Coca Crops and Their Prices Grew in Bolivia in 2017: UNODC Report

BOLIVIA / 24 AUG 2018 BY VICTORIA DITTMAR EN

The United Nations illicit crop monitoring program reported an increase in coca prices and new crops in Bolivia in 2017, signs of an ongoing trend that has been altering drug trafficking dynamics in the Andean nation and its surrounding area in South America.

Last year, Bolivia reached a total of 24,500 hectares of land used for coca farming, a six-percent increase compared to the 23,100 hectares registered in 2016, according to the 2017 Coca Monitoring Survey in the Plurinational State of Bolivia issued by the United Nations Office on Drugs and Crime (UNODC).

The report also mentioned that coca leaf prices grew by 16 percent, up from $8.1 per kilogram in 2016 to $9.4 in 2017.

Growth was highest in the Cochabamba Tropics in central Bolivia.
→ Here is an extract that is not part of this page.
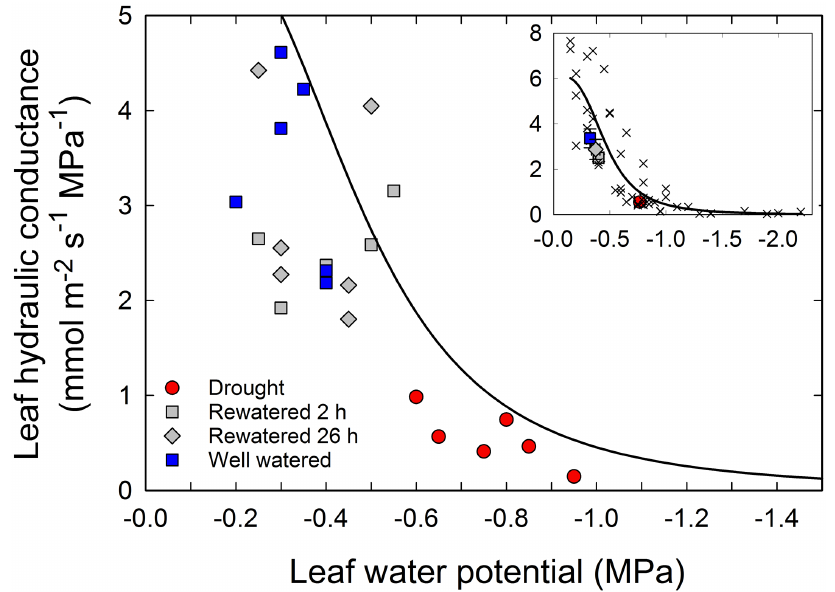
Figure 1. Effect of a change in water availability on leaf hydraulic conductance ( K leaf ) in Populustrichocarpa saplings. K leaf and the associated leaf water potential ( Y leaf ) were measured in 6 well-watered control plants (blue squares), 6 drought-stressed plants (red circles), and drought-stressed plants 2 and 26 h after rewatering (grey squares and diamonds, respectively). Each data point represents a single measurement of K leaf . The solid line shows the previously established vulnerability curve for K leaf . A 3 parameter logistic function was used for the curve fit: K leaf =6.154/[1 + ( Y leaf/ 0.469) 3.337 ]. An overview of the complete vulnerability curve is shown in the upper right corner of the figure. Individual measurements are shown as crosses; the mean values for each group ( 6 SE, n =6) are shown using the same symbols as explained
The region registered 1,200 hectares more than in 2016, an increase of 17 percent, while in La Paz department’s forested Yungas region it grew a paltry one percent and in Northern La Paz it decreased by eight percent.

Of the total crops, 65 percent are in the Yungas of La Paz, 34 percent were cultivated in the Cochabamba Tropics, and Northern La Paz registered just one percent.
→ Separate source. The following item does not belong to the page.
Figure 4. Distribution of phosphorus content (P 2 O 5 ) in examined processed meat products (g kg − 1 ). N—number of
Since 2017 and under the country’s new General Coca Law, the Bolivian government expanded the authorized zones for coca leaf farming from 12,000 to 22,000 hectares. This means that only 2,500 hectares could theoretically be considered illegally grown.
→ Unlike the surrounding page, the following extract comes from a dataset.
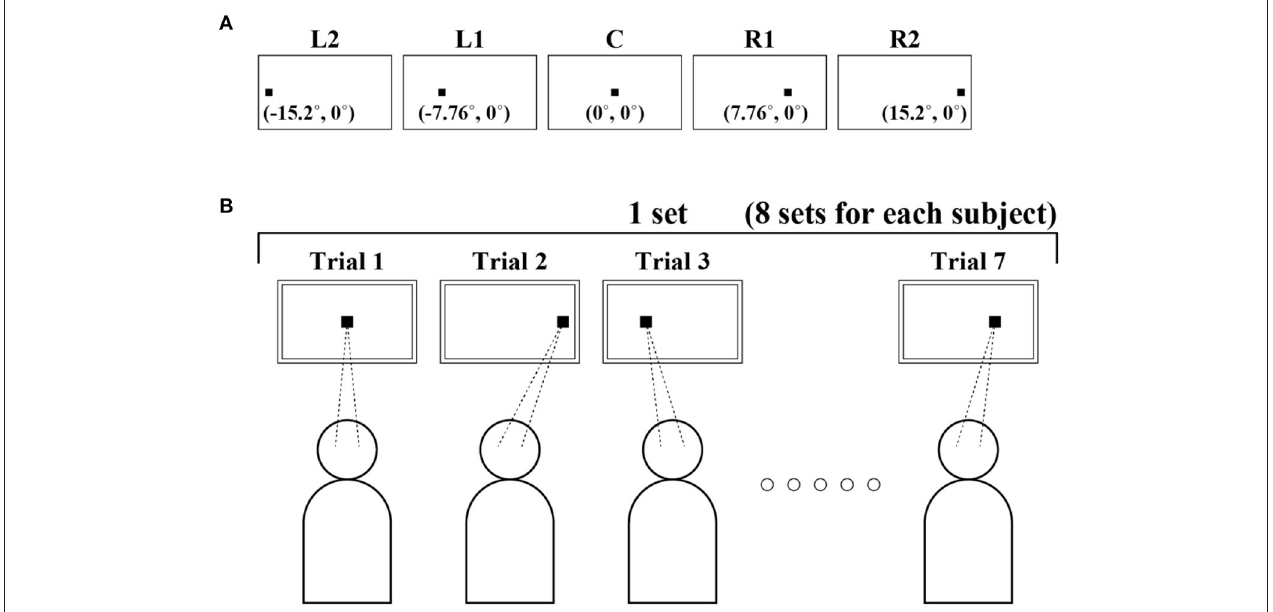
FIGURE 1 | Schematic diagram of the experiment. (A) Five target positions from the left to right, which were referred to as L2, L1, C, R1, and R2, respectively. (B) An experimental protocol. A small target was projected at 0 in the vertical direction and at − 15.2 ◦ , − 7.76 ◦ , 0 ◦ , 7.76 ◦ , and 15.2 ◦ in the horizontal direction. Fixational eye movement (FEM) was measured to obtain gaze (GZ) time series for each of these five positions of the fixation target. Single trials lasted 35s, which were interrupted by several eye blinks. The target position for each trial was chosen pseudo-randomly from the five locations. Each subject performed 56 trials in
The report also cited figures on Bolivia’s anti-drug efforts, reporting that 7,327 hectares of coca were eradicated, 660 hectares more than were eradicated the previous year. Seizures of coca leaf and coca base grew by five and 13 percent, respectively. But those of cocaine took a nosedive, plummeting by 78 percent.

InSight Crime Analysis

Coca farming in Bolivia declined between 2010 and 2015 and picked up again in 2016, when it increased by 14 percent. Although 2017 saw an increase as well, the figures remain lower than those recorded between 2006 and 2010 and are not considered to be particularly significant. However, the repeated increase in the price of coca leaves in the country could prove to be influencing the drug trafficking dynamics in that part of South America.

Bolivia’s figures “are a very small percentage of coca cultivation at the regional level,” Kathryn Ledebur, executive director of the Andean Information Network (Red Andina de Información – AIN), told InSight Crime. This is true when comparing Bolivia’s 24,500 hectares to the other two coca leaf producers in the region -- Colombia and Peru -- whose most recent figures are 146,000 and 50,000 hectares, respectively. (The 2017 reports for Colombia and Peru have not yet been published.)

SEE ALSO: Bolivia News and Profile

Ledebur explained that the higher coca prices reported in Bolivia -- where the UNODC says coca leaf is significantly more expensive than in Colombia ($0.95 per kilogram) or Peru ($3 per kilogram) -- illustrate the current drug trafficking dynamic in the country.

It means that, “right now, it’s not as profitable to make base paste or crystallize cocaine in Bolivia, but to send the Peruvian product on to consumer nations like Brazil,” the expert said.

Moreover, the AIN director believes that the high prices also mean Bolivian coca farmers can make enough profits by simply farming it and selling it on the local market. There is no need for them to resort to manufacturing coca base as well, as happens in Colombia, for example.

According to Ledebur, the growth trend in Bolivia’s coca production in the coming years will depend on how its government manages its highest producing regions, which are divided among areas where the crop is grown both legally and illegally.